We are going to run the sum_sp
and
sum_sp_avx
benchmarks. The former runs the scalar
single-precision sum reduction from the lecture, the latter runs the
SIMD sum reduction. We just need to choose the correct setting for the
-w
argument.
Recall that our goal is to measure
single-thread performance of in-cache operations. We therefore need a
small vector size, 16kB suffices, and want to request just a single
thread. We therefore want -w -S0:16kB:1
.
This requests a benchmark running on socket 0, for a vector of length 16kB (4000 single-precision entries), and one thread.
Later we will see how I determined that 16kB was an appropriate size (and that socket 0 was ok).

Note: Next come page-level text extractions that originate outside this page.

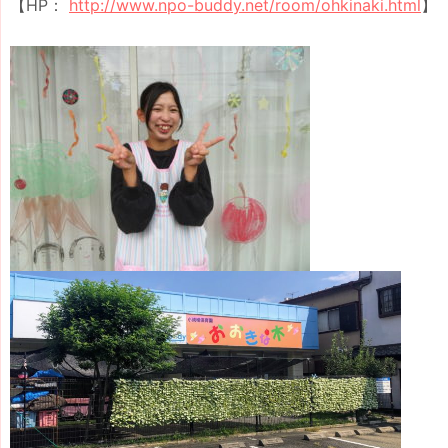
【HP：
http://www.npo-buddy.net/room/ohkinaki.html
】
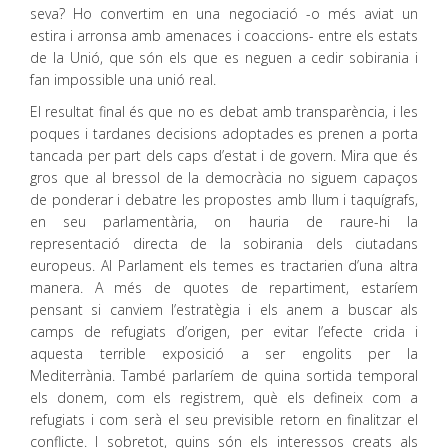
seva? Ho convertim en una negociació -o més aviat un
estira i arronsa amb amenaces i coaccions- entre els estats
de la Unió, que són els que es neguen a cedir sobirania i
fan impossible una unió real.
El resultat final és que no es debat amb transparència, i les
poques i tardanes decisions adoptades es prenen a porta
tancada per part dels caps d’estat i de govern. Mira que és
gros que al bressol de la democràcia no siguem capaços
de ponderar i debatre les propostes amb llum i taquígrafs,
en seu parlamentària, on hauria de raure-hi la
representació directa de la sobirania dels ciutadans
europeus. Al Parlament els temes es tractarien d’una altra
manera. A més de quotes de repartiment, estaríem
pensant si canviem l’estratègia i els anem a buscar als
camps de refugiats d’origen, per evitar l’efecte crida i
aquesta terrible exposició a ser engolits per la
Mediterrània. També parlaríem de quina sortida temporal
els donem, com els registrem, què els defineix com a
refugiats i com serà el seu previsible retorn en finalitzar el
conflicte. I sobretot, quins són els interessos creats als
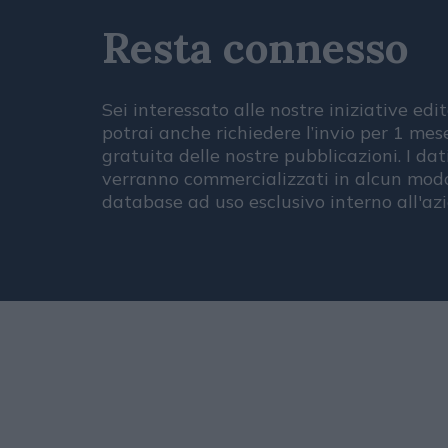
Resta connesso
Sei interessato alle nostre iniziative edit
potrai anche richiedere l’invio per 1 me
gratuita delle nostre pubblicazioni. I dat
verranno commercializzati in alcun modo
database ad uso esclusivo interno all'az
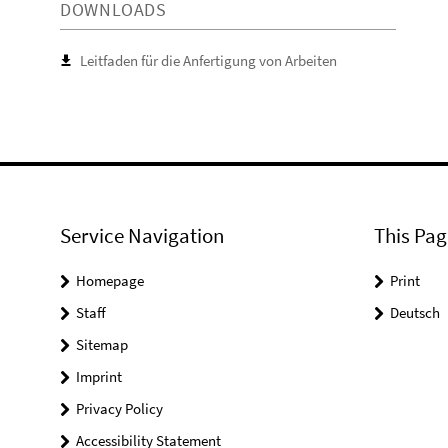
DOWNLOADS
Leitfaden für die Anfertigung von Arbeiten
Service Navigation
This Pag
Homepage
Print
Staff
Deutsch
Sitemap
Imprint
Privacy Policy
Accessibility Statement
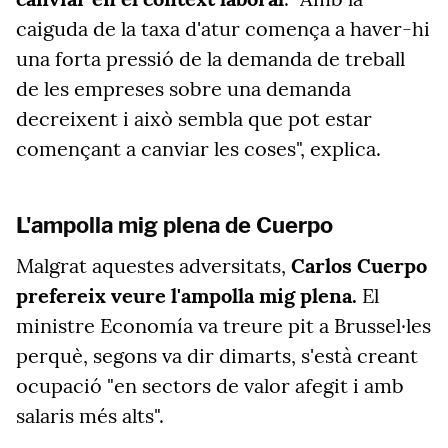
caiguda de la taxa d'atur comença a haver-hi
una forta pressió de la demanda de treball
de les empreses sobre una demanda
decreixent i això sembla que pot estar
començant a canviar les coses", explica.
L'ampolla mig plena de Cuerpo
Malgrat aquestes adversitats,
Carlos Cuerpo
prefereix veure l'ampolla mig plena.
El
ministre Economía va treure pit a Brussel·les
perquè, segons va dir dimarts, s'està creant
ocupació "en sectors de valor afegit i amb
salaris més alts".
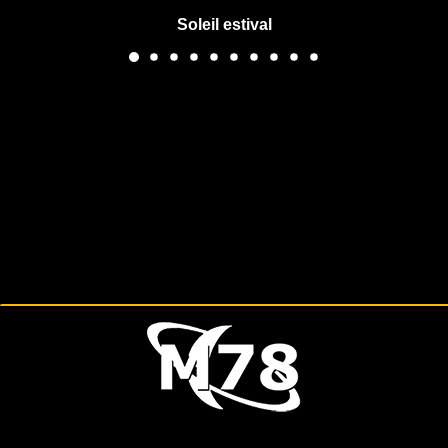
Soleil estival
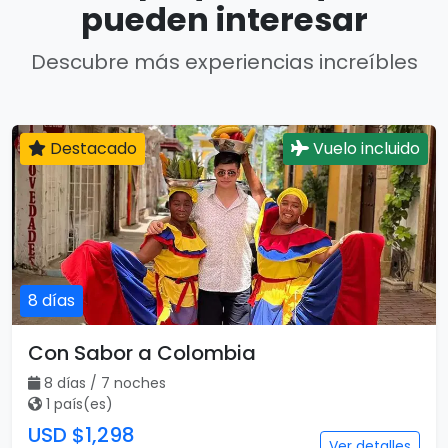
pueden interesar
Descubre más experiencias increíbles
Destacado
Vuelo incluido
8 días
Con Sabor a Colombia
8 días / 7 noches
1 país(es)
USD $1,298
Ver detalles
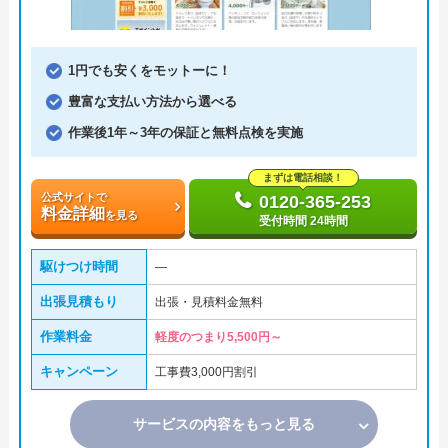
1円でも安くをモットーに！
豊富な支払い方法から選べる
作業後1年～3年の保証と無料点検を実施
まずは電話相談！
公式サイトで
0120-365-253
料金詳細
を見る
受付時間 24時間
駆けつけ時間
―
出張見積もり
出張・見積料金無料
作業料金
軽度のつまり5,500円～
キャンペーン
工事費3,000円割引
サービスの内容をもっと見る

Running the command likwid-bench -t sum_sp -w S0:16kB:1
you should
see output like the following
Allocate: Process running on core 0 (Domain S0) - Vector length 16000 Offset 0 Alignment 1024
--------------------------------------------------------------------------------
LIKWID MICRO BENCHMARK
Test: sum_sp
--------------------------------------------------------------------------------
Using 1 work groups
Using 1 threads
--------------------------------------------------------------------------------
Group: 0 Thread 0 Global Thread 0 running on core 0 - Vector length 4000 Offset 0
--------------------------------------------------------------------------------
Cycles: 3187585613
CPU Clock: 2199965642
Cycle Clock: 2199965642
Time: 1.448925e+00 sec
Iterations: 1048576
Iterations per thread: 1048576
Inner loop executions: 1000
Size: 16000
Size per thread: 16000
Number of Flops: 4194304000
MFlops/s: 2894.77
Data volume (Byte): 16777216000
MByte/s: 11579.08
Cycles per update: 0.759980
Cycles per cacheline: 12.159674
Loads per update: 1
Stores per update: 0
Instructions: 7340032020
UOPs: 10485760000
--------------------------------------------------------------------------------
We’re interested in the highlighted MFlops/s line. We can see that this benchmark runs at 2894MFlops/s. The CPU on Hamilton compute nodes is an Intel Broadwell E5-2650 v4, which Intel claim has a max clock frequency of 2.9GHz. So we can see that this benchmark runs at almost exactly 1 scalar ADD per cycle.
Exercise
Replicate the scalar sum reduction benchmark for yourself, to check you get similar results. Compare the results to the floating point performance obtained when you run thesum_sp_avx
benchmark instead of thesum_sp
benchmark.
Question
What floating point throughput do you observe for the SIMD (sum_sp_avx
) case?
Exercise
- Study what happens to the performance (for both the
sum_sp
andsum_sp_avx
benchmarks) when you vary the size of the vector from 1kB up to 128MB.- Produce a plot of performance with MFlops/s on the y axis and vector size on the x axis comparing the
sum_sp
andsum_sp_avx
benchmarks.
Rather than copying and pasting the output from every run into a data
file, you might find it useful to script the individual benchmarking
runs. For example, to extract the MFlops/s from the
likwid-bench
output you can use
likwid-bench -t sum_sp -w S0:16kB:1 | grep MFlops/s | cut -f 3
Scripting the data collection
For different vector sizes, you’ll need to change the size, which can be done with a loop, for example to measure the performance with vector sizes of 1, 2, and 4kB:
for size in 1kB 2kB 4kB; do echo $size $(likwid-bench -t sum_sp -w S0:$size:1 | grep MFlops/s | cut -f 3) done
Question
What do you observe about the performance of the scalar code and the SIMD code?